Орнаментальные головки встречались нечасто, и украшение конкретно этого инструмента было вырезано в форме женщины. Нина вложила украшение в мою ладонь, и я сжала фигуру пальцами. Рот женщины был открыт в бесконечной песне, но под определенным углом она выглядела так, будто кричит от радости… или от ужаса. С каждым прошедшим днем я узнавала все больше о том, что черта, разделяющая эти эмоции, тоньше, чем самая острая бритва.
– Спасибо, – прошептала я. Я сказала это скорее для того, чтобы побыстрее избавиться от Нины, нежели из искреннего чувства благодарности.
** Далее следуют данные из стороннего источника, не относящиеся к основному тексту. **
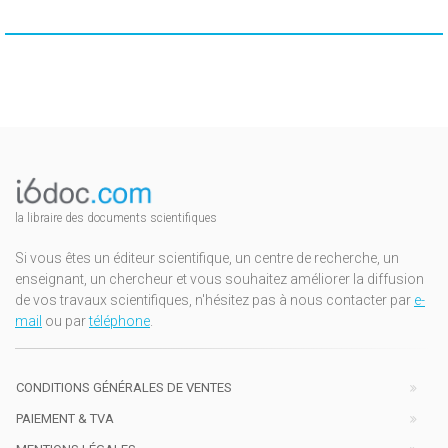
la libraire des documents scientifiques
Si vous êtes un éditeur scientifique, un centre de recherche, un
enseignant, un chercheur et vous souhaitez améliorer la diffusion
de vos travaux scientifiques, n'hésitez pas à nous contacter par
e-
mail
ou par
téléphone
.
CONDITIONS GÉNÉRALES DE VENTES
PAIEMENT & TVA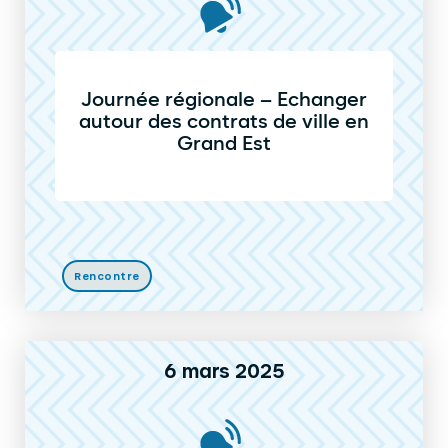
Journée régionale – Echanger
autour des contrats de ville en
Grand Est
Rencontre
6 mars 2025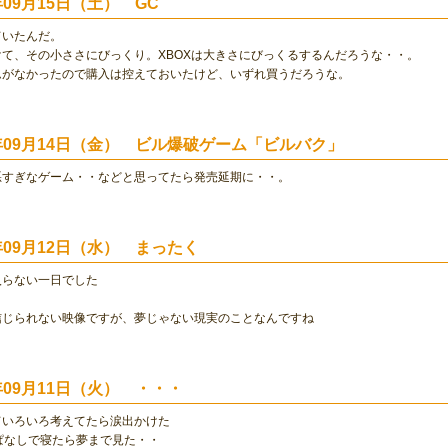
年09月15日（土） GC
ていたんだ。
て、その小ささにびっくり。XBOXは大きさにびっくるするんだろうな・・。
ムがなかったので購入は控えておいたけど、いずれ買うだろうな。
1年09月14日（金） ビル爆破ゲーム「ビルバク」
悪すぎなゲーム・・などと思ってたら発売延期に・・。
1年09月12日（水） まったく
入らない一日でした
信じられない映像ですが、夢じゃない現実のことなんですね
1年09月11日（火） ・・・
ていろいろ考えてたら涙出かけた
ぱなしで寝たら夢まで見た・・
– В порядке? – повторила она.
Нет, я была не в порядке. Я не была уверена, что вообще когда-либо буду в порядке.
Экономка смотрела на меня с осторожностью, как будто я была хрупкой китайской пастушкой на краю полки. Я выдавила из себя еще одну улыбку, и на этот раз не потрудилась проглотить вырвавшееся из горла рычание. Она поняла намек и удалилась.
Я посмотрела через разбитые окна бального зала. Нужно было пойти вслед за братом. Нужно было попробовать его найти. Нужно было искать его до тех пор, пока в глазах не потемнеет, а горло не охрипнет. Потому что я боялась. За него и его. Того, что он мог сотворить. Со мной, но прежде всего с собой. Нужно было, нужно было…
Но я этого не сделала.
Я погрязла в зыбучих песках собственного разума, оживляя в памяти каждую ошибку, которую совершила по отношению к Йозефу. За одной оплошностью следовала другая, и очередная – длинная цепь по пути обратно в наше детство. Нужно было защитить его от папы. Нужно было понять, каким несчастным делают его наши ожидания. Нужно было привести его домой в Рощу гоблинов в тот самый момент, когда я поняла, что это его убивает.
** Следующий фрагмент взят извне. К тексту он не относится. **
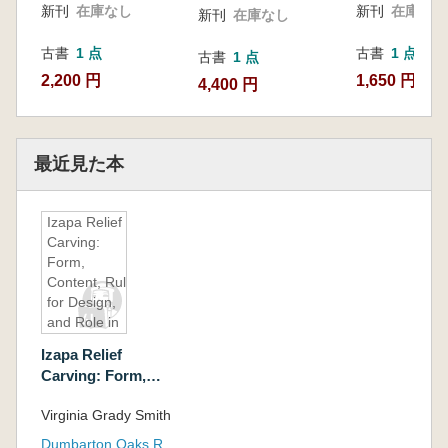
の戦い)
新刊
在庫なし
新刊
在庫なし
新刊
在庫なし
古書
1 点
古書
1 点
古書
1 点
2,200 円
1,650 円
4,400 円
最近見た本
Izapa Relief
Carving:
Form,
Content, Rules
for Design,
and Role in
Mesoamerican
Izapa Relief
Art History and
Carving: Form,
Archaeology(
Content, Rules for
イザパのレリ
Virginia Grady Smith
Design, and Role in
ーフ彫刻: 形、
Mesoamerican Art
内容、デザイ
Dumbarton Oaks Research Library and Collection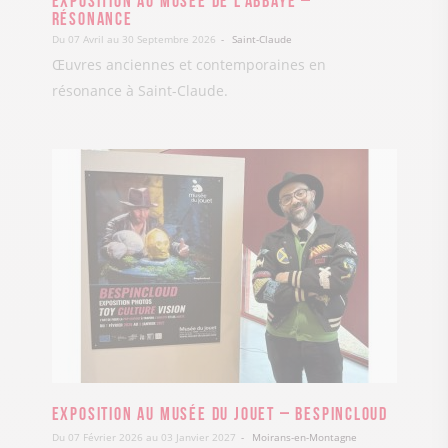
Résonance
Du 07 Avril au 30 Septembre 2026
Saint-Claude
Œuvres anciennes et contemporaines en
résonance à Saint-Claude.
Exposition au Musée du Jouet – Bespincloud
Du 07 Février 2026 au 03 Janvier 2027
Moirans-en-Montagne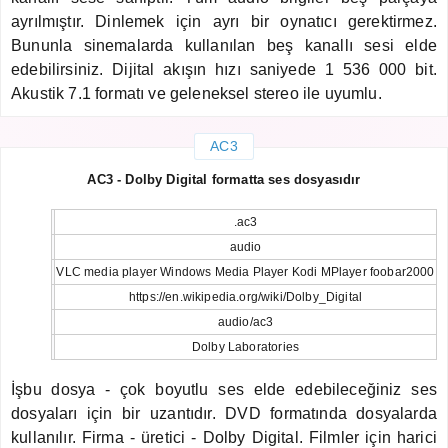
ayrılmıştır. Dinlemek için ayrı bir oynatıcı gerektirmez.
Bununla sinemalarda kullanılan beş kanallı sesi elde
edebilirsiniz. Dijital akışın hızı saniyede 1 536 000 bit.
Akustik 7.1 formatı ve geleneksel stereo ile uyumlu.
AC3
AC3 - Dolby Digital formatta ses dosyasıdır
.ac3
audio
VLC media player Windows Media Player Kodi MPlayer foobar2000
https://en.wikipedia.org/wiki/Dolby_Digital
audio/ac3
Dolby Laboratories
İşbu dosya - çok boyutlu ses elde edebileceğiniz ses
dosyaları için bir uzantıdır. DVD formatında dosyalarda
kullanılır. Firma - üretici - Dolby Digital. Filmler için harici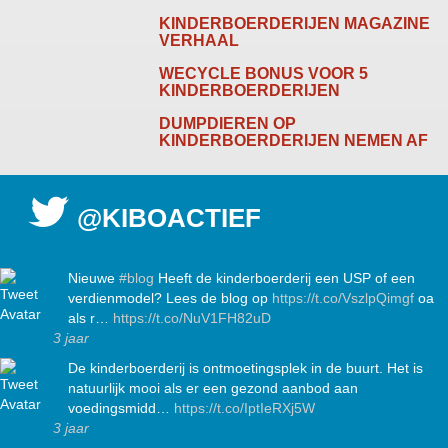
KINDERBOERDERIJEN MAGAZINE
VERHAAL
WECYCLE BONUS VOOR 5
KINDERBOERDERIJEN
DUMPDIEREN OP
KINDERBOERDERIJEN NEMEN AF
@KIBOACTIEF
Nieuwe
#blog
Heeft de kinderboerderij een USP of een
verdienmodel? Lees de blog op
https://t.co/VszlpQimgf
oa
als r…
https://t.co/NuV1FH82uD
3 jaar
De kinderboerderij is ontmoetingsplek in de buurt. Het is
natuurlijk mooi als er een gezond aanbod aan
voedingsmidd…
https://t.co/IptIeRXj5W
3 jaar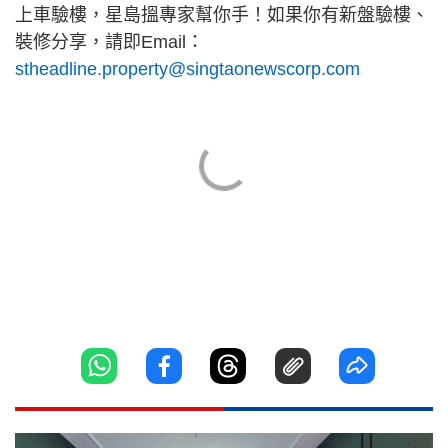
上車驗樓，星島搵專家幫你手！如果你有新盤驗樓、
裝修分享，請即Email：
stheadline.property@singtaonewscorp.com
Нужно было сказать ему, что он – подменыш.
Чем раньше, тем лучше. Правда о природе Йозефа была не моим секретом, чтобы хранить его, и все же я это делала. Я не хотела говорить ему, потому что… потому что в глубине души знала, что потеряю его. Он возненавидит меня за то, что я ему не сказала, и чем дольше я скрывала от него правду, тем больше он ненавидел меня за мой эгоизм. Я давно уже скрывала правду не ради блага Йозефа – а ради собственного спокойствия.
Беспокоилась ли я, что он убежит в Подземный мир? Знал ли он вообще, как это делается? Знала ли я, как это делается? Меня охватила внезапная, яростная, непостижимая злость. К Подземному миру. К Королю гоблинов. Ко всему странному, необычному и зловещему, что не давало мне покоя всю жизнь. Если бы я была нормальной, если бы я была обычной, ничего этого не случилось бы. Я бы не оказалась в ловушке в доме безумцев и мечтателей с преследующим меня дьявольским войском, потому что я бы не была Лизель. Не была бы мною.
Мне хотелось кричать и крушить все вокруг, как делают маленькие дети; руки чесались от сдерживаемого разочарования. В такие времена я обычно бежала к клавиру и выплескивала эмоции в клавиши, упиваясь какофонией диссонанса. Я шумела намеренно и целенаправленно, чтобы звуком излить свою варварскую, неукрощенную сущность в пустоту. Сейчас мне хотелось этого больше, чем когда-либо.
«Ваша музыка создает мост между мирами».
Я не делала этого с тех самых пор, как приехала в Сновин-холл. Не играла. Не сочиняла музыку. Какое-то время я считала, что мое молчание вызвано страхом возмездия, страхом перед тем, что моя сила может сотворить с материей мира. Но, возможно, моя сдержанность являлась лишь следствием нежелания. Мне так хотелось оставить эту часть себя позади. Часть, которая вошла в Подземный мир. Часть, которая вышла замуж – и любила – Короля гоблинов. Я была так сосредоточена на том, чтобы быть одинокой Элизабет, что не подумала о том, что значит быть цельной Элизабет.